ヒカリ


診察室に戻ると、まだみんな先ほどの人物について、興奮ぎみにおしゃべりをしていた。


昔ながらの診療所。


かず子先生は六十半ばのおばあちゃん先生で、いつもおおらかでゆったりとしている。
肩までのパーマをかけた髪は、白髪まじりだ。


奈々子はこの先生がとても好きだった。


かず子先生は白衣を脱ぐと椅子にかけ
「上でごはん食べてくるから、みんなもごはんいってらっしゃい」
と言った。

「はい」
残りの四人は一斉に返事をした。

かず子先生はその様子にちょっと笑って、診察室脇の扉から外に出て行った。
この診療所の二階に自宅があり、先生はかならずそこで食事をした。


「わたしお弁当持って来ちゃったから、ここでごはんかな」

鈴木看護士が言った。
彼女は一児の母で、三十代半ば。
メイクをしなくても、彼女の肌はつやつやで、切れ長の目が印象的だ。
長い髪をまとめて、ナース帽をかぶっている。


「みんなでお弁当を買って来て、ここでごはんにしちゃおうか」

八田看護士が言った。
彼女は大学付属病院でキャリアを積んだ後、この診療所に来た。
五十手前のかっぷくのいい女性だ。
まんまるの眼鏡をかけていて、いつも笑っている。


「いいですね。
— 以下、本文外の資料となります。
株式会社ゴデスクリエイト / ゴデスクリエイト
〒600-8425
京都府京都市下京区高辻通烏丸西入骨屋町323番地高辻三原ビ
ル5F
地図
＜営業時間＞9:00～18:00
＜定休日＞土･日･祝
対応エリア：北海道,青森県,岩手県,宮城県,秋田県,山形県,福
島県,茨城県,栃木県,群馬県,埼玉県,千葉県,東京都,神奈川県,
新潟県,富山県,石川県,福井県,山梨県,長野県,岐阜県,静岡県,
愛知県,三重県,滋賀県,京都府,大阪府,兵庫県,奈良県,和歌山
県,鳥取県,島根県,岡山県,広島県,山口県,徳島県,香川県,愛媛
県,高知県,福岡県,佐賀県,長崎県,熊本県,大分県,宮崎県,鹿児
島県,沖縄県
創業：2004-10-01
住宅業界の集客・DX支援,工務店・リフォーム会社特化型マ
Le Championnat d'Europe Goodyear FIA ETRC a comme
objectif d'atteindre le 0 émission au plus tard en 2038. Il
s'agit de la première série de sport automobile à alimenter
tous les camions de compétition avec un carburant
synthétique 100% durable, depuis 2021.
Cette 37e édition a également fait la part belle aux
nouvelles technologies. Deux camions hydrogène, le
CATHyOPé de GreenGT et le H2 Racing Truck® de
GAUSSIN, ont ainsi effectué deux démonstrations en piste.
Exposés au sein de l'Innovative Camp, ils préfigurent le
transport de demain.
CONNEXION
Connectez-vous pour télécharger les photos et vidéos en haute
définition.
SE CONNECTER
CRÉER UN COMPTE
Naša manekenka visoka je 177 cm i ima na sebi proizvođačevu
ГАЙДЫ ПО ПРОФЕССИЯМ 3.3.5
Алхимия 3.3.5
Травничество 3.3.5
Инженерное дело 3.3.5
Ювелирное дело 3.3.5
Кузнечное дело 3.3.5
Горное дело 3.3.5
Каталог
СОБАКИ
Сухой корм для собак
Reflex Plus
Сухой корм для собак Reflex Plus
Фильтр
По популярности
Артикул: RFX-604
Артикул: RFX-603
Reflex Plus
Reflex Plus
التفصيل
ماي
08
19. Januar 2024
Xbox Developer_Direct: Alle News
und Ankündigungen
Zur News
そうしましょうよ」

珠美がぱちんと手を叩いた。
彼女は奈々子をみて「いいよね」と問いかける。

奈々子は「もちろん」と答えた。


医療事務の珠美は、奈々子と同じで二十六歳。
二年前にこの診療所に来た。
明るくて周りを華やかにする。
背は小さく、まんまるな印象。
彼女はいつも「ダイエットしなくちゃ」と言っているが、今まで成功したためしはない。